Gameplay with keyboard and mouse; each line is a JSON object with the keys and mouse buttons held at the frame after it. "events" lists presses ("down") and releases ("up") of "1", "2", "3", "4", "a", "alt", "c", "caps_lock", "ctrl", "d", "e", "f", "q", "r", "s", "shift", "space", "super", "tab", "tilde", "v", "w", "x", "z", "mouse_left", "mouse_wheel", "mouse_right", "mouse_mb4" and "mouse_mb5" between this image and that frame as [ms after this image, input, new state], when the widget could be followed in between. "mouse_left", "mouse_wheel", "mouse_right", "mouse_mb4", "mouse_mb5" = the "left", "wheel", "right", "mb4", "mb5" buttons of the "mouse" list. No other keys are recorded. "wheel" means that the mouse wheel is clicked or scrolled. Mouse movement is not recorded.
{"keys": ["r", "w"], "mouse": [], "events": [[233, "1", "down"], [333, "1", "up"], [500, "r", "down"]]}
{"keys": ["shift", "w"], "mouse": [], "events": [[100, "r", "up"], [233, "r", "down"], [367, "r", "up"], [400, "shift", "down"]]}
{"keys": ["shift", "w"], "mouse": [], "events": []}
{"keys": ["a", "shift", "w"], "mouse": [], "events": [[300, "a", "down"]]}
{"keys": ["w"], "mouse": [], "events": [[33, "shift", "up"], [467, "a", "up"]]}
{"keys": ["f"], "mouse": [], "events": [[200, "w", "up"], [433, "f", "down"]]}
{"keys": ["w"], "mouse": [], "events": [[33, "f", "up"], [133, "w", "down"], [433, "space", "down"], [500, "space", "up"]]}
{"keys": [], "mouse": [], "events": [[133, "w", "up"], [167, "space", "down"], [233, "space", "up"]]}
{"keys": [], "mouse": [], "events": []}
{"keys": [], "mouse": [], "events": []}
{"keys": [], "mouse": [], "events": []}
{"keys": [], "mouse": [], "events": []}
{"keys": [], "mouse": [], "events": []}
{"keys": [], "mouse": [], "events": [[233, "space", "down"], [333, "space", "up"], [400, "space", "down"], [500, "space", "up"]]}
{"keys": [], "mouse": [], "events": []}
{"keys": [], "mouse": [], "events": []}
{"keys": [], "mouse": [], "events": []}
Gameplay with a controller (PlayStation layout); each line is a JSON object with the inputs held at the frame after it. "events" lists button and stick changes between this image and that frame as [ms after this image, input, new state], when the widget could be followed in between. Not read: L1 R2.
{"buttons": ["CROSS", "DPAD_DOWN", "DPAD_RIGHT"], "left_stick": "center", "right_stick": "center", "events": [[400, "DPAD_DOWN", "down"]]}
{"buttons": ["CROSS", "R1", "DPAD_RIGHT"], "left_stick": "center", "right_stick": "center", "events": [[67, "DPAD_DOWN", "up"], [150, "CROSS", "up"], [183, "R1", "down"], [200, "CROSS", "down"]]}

Assignment:
Count how many lines in the data above hold "followed", and give that number by itself.

Output below:
2